**Given data**
╔══
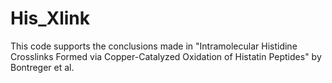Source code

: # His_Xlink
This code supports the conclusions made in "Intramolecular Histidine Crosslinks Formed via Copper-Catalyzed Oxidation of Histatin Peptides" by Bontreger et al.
╚══
╔══
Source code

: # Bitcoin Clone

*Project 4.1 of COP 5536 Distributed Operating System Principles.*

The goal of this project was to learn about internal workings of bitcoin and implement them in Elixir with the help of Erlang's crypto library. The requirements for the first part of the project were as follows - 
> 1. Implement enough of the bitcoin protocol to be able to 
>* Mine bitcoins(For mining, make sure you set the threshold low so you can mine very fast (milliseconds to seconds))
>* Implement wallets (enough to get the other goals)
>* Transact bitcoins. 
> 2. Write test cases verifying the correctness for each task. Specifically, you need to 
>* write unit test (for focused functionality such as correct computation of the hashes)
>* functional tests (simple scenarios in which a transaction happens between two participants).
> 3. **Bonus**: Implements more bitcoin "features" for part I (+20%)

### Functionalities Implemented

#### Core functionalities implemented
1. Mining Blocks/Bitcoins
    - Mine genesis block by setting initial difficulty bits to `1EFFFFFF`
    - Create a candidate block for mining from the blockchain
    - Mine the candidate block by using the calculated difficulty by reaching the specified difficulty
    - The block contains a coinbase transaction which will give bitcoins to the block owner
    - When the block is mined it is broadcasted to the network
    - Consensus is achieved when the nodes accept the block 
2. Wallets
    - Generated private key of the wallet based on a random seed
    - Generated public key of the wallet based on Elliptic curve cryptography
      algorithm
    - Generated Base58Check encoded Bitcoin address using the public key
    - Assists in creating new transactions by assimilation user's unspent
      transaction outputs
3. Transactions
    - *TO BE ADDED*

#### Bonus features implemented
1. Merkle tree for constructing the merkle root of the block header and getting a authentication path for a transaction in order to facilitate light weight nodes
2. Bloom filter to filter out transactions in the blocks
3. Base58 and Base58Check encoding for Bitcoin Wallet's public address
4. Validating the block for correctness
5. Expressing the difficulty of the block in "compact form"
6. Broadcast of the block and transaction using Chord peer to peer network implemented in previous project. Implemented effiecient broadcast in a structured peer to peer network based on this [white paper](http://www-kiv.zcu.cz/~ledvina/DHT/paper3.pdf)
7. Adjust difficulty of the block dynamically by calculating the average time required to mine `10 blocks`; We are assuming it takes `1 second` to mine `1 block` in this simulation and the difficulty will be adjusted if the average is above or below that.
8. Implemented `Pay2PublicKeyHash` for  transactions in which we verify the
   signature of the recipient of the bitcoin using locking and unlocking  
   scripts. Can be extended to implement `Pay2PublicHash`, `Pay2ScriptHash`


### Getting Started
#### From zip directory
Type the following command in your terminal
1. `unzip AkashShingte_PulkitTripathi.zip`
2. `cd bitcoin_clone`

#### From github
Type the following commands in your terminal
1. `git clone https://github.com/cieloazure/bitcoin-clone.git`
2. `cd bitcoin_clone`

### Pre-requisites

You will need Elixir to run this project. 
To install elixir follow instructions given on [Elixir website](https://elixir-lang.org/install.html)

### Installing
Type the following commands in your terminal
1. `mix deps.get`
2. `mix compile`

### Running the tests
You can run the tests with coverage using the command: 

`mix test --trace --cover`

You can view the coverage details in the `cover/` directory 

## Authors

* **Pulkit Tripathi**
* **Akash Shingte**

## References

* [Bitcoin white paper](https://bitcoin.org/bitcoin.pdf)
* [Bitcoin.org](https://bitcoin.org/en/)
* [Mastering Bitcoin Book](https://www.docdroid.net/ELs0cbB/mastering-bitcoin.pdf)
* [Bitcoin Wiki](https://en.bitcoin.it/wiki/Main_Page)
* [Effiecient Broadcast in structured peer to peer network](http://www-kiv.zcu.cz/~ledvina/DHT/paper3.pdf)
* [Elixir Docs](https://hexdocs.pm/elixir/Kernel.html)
╚══
**Exercise instructions**
Which lines in the material contain the word "enough"? Pull each of them out.

**Result of the exercise**
> 1. Implement enough of the bitcoin protocol to be able to 
>* Implement wallets (enough to get the other goals)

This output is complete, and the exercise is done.